======== EXERCISE INPUT ========

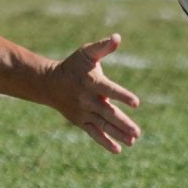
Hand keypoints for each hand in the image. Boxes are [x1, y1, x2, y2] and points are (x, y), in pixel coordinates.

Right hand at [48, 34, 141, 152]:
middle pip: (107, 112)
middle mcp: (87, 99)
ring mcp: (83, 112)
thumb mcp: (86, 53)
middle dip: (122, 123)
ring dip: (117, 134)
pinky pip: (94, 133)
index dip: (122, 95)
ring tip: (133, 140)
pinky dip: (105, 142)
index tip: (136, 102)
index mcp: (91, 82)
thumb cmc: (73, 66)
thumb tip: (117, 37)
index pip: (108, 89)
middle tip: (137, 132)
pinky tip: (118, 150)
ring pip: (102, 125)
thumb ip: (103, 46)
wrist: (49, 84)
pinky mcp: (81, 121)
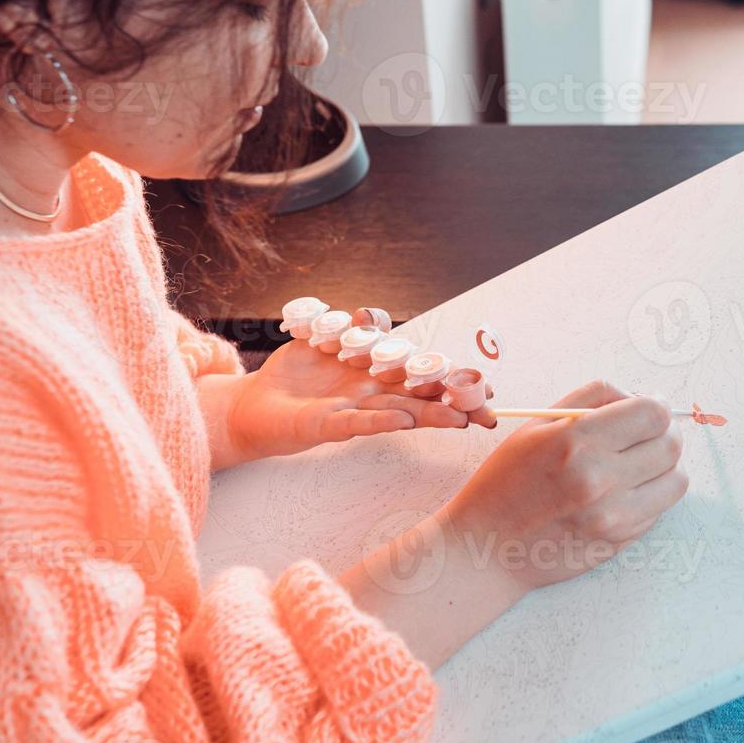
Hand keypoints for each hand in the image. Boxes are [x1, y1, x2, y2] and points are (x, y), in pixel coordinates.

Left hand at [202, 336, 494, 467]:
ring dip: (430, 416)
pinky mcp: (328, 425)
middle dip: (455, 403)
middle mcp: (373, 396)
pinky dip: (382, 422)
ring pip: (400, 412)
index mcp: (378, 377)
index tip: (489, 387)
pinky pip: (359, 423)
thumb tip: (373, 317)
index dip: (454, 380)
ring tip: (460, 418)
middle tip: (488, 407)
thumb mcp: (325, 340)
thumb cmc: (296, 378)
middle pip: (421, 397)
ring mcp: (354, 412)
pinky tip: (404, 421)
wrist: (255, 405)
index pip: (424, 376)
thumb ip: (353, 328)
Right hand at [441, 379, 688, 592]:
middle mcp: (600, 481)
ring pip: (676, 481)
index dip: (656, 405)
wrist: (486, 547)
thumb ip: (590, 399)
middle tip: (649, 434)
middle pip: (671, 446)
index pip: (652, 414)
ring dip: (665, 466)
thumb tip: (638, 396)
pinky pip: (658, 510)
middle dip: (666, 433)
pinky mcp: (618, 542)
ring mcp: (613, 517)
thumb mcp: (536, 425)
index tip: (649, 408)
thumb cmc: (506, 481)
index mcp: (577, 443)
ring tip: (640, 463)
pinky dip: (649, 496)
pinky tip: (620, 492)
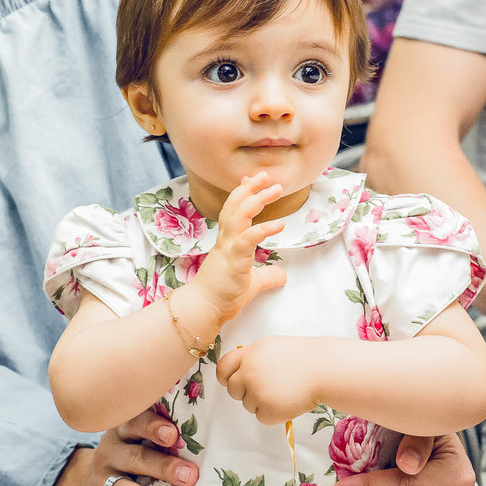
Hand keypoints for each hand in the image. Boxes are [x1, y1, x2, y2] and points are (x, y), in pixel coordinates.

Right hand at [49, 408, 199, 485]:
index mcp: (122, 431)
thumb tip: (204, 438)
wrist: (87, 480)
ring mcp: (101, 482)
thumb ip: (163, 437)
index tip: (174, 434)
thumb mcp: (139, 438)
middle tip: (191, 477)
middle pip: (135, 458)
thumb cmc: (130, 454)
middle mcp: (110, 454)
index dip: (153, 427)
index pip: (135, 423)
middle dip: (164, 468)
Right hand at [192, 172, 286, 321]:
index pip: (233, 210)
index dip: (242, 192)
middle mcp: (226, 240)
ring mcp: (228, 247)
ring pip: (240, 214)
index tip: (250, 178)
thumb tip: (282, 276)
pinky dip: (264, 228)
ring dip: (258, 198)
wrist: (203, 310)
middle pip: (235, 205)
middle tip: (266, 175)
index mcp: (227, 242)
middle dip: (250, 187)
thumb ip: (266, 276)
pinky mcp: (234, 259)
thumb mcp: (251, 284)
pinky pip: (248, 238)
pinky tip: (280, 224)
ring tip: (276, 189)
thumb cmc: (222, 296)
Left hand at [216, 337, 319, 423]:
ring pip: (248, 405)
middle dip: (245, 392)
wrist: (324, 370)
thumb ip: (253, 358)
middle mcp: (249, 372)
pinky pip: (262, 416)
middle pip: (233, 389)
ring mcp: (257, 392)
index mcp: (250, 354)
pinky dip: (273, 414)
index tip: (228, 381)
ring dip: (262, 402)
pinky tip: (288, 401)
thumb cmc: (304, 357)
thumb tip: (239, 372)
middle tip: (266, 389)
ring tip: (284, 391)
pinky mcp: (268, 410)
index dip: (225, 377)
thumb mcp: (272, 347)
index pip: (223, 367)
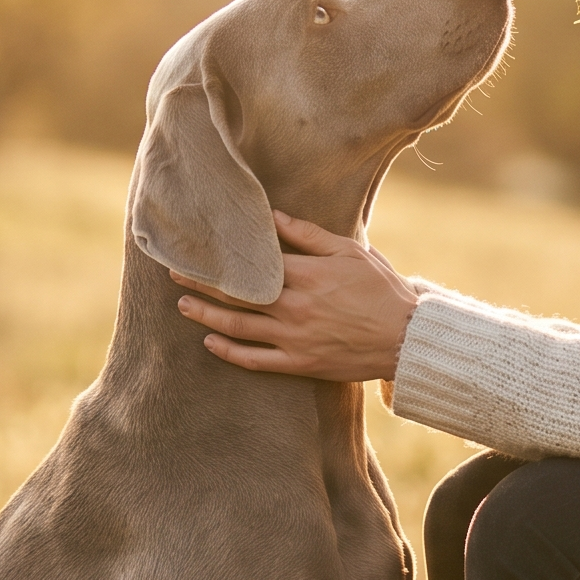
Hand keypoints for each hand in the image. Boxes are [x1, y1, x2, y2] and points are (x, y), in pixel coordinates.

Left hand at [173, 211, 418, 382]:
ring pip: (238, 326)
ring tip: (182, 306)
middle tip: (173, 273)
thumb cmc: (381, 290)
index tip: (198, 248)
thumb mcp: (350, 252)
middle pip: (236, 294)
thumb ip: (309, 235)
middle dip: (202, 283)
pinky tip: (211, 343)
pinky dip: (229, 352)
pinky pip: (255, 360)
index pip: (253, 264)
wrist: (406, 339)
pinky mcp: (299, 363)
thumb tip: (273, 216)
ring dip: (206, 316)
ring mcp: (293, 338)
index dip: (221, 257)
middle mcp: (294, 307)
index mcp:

========

- **WHAT TO DO**:
Give back the lines above exactly, from the one with "middle dip: (202, 283)" through the last line.

- **EXPECTED ANSWER**:
middle dip: (202, 283)
pinky tip: (211, 343)
pinky dip: (229, 352)
pinky pip: (255, 360)
index pip: (253, 264)
wrist: (406, 339)
pinky mcp: (299, 363)
thumb tip: (273, 216)
ring dip: (206, 316)
ring mcp: (293, 338)
index dip: (221, 257)
middle mcp: (294, 307)
index mcp:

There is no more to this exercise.